**Task to complete**
Each record is to be given again without alteration.
***** Records shown *****
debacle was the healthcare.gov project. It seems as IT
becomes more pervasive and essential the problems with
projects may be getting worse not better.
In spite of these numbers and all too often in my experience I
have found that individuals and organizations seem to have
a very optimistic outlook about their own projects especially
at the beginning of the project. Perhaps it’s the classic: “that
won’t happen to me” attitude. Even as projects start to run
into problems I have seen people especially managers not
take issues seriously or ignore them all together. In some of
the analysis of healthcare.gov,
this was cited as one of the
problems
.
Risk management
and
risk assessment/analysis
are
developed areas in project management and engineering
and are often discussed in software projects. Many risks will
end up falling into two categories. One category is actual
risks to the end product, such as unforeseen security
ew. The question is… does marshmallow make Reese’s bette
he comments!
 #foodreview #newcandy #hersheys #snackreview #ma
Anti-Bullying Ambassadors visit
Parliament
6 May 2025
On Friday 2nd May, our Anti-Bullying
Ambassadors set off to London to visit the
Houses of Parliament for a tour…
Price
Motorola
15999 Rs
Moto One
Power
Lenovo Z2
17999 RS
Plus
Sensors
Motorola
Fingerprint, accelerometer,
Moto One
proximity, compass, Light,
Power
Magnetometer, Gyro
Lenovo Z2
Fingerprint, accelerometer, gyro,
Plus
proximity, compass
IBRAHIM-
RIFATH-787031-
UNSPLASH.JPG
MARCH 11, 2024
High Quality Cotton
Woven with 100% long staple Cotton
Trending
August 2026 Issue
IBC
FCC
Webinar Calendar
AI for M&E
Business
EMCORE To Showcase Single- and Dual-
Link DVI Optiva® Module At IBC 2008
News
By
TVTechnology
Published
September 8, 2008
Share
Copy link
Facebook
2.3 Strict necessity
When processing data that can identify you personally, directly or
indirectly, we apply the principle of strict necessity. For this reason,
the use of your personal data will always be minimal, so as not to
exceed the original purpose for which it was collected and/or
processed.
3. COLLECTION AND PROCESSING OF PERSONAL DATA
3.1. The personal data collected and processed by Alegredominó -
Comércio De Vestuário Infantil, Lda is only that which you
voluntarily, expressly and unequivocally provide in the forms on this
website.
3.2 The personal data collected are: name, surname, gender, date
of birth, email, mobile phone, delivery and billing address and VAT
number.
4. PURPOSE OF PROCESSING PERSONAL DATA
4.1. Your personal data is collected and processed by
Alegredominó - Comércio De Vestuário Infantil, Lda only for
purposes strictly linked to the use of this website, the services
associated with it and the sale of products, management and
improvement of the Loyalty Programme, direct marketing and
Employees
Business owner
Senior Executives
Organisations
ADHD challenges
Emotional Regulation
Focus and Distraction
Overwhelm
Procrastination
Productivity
*****
**Completed exercise**
debacle was the healthcare.gov project. It seems as IT
becomes more pervasive and essential the problems with
projects may be getting worse not better.
In spite of these numbers and all too often in my experience I
have found that individuals and organizations seem to have
a very optimistic outlook about their own projects especially
at the beginning of the project. Perhaps it’s the classic: “that
won’t happen to me” attitude. Even as projects start to run
into problems I have seen people especially managers not
take issues seriously or ignore them all together. In some of
the analysis of healthcare.gov,
this was cited as one of the
problems
.
Risk management
and
risk assessment/analysis
are
developed areas in project management and engineering
and are often discussed in software projects. Many risks will
end up falling into two categories. One category is actual
risks to the end product, such as unforeseen security
ew. The question is… does marshmallow make Reese’s bette
he comments!
 #foodreview #newcandy #hersheys #snackreview #ma
Anti-Bullying Ambassadors visit
Parliament
6 May 2025
On Friday 2nd May, our Anti-Bullying
Ambassadors set off to London to visit the
Houses of Parliament for a tour…
Price
Motorola
15999 Rs
Moto One
Power
Lenovo Z2
17999 RS
Plus
Sensors
Motorola
Fingerprint, accelerometer,
Moto One
proximity, compass, Light,
Power
Magnetometer, Gyro
Lenovo Z2
Fingerprint, accelerometer, gyro,
Plus
proximity, compass
IBRAHIM-
RIFATH-787031-
UNSPLASH.JPG
MARCH 11, 2024
High Quality Cotton
Woven with 100% long staple Cotton
Trending
August 2026 Issue
IBC
FCC
Webinar Calendar
AI for M&E
Business
EMCORE To Showcase Single- and Dual-
Link DVI Optiva® Module At IBC 2008
News
By
TVTechnology
Published
September 8, 2008
Share
Copy link
Facebook
2.3 Strict necessity
When processing data that can identify you personally, directly or
indirectly, we apply the principle of strict necessity. For this reason,
the use of your personal data will always be minimal, so as not to
exceed the original purpose for which it was collected and/or
processed.
3. COLLECTION AND PROCESSING OF PERSONAL DATA
3.1. The personal data collected and processed by Alegredominó -
Comércio De Vestuário Infantil, Lda is only that which you
voluntarily, expressly and unequivocally provide in the forms on this
website.
3.2 The personal data collected are: name, surname, gender, date
of birth, email, mobile phone, delivery and billing address and VAT
number.
4. PURPOSE OF PROCESSING PERSONAL DATA
4.1. Your personal data is collected and processed by
Alegredominó - Comércio De Vestuário Infantil, Lda only for
purposes strictly linked to the use of this website, the services
associated with it and the sale of products, management and
improvement of the Loyalty Programme, direct marketing and
Employees
Business owner
Senior Executives
Organisations
ADHD challenges
Emotional Regulation
Focus and Distraction
Overwhelm
Procrastination
Productivity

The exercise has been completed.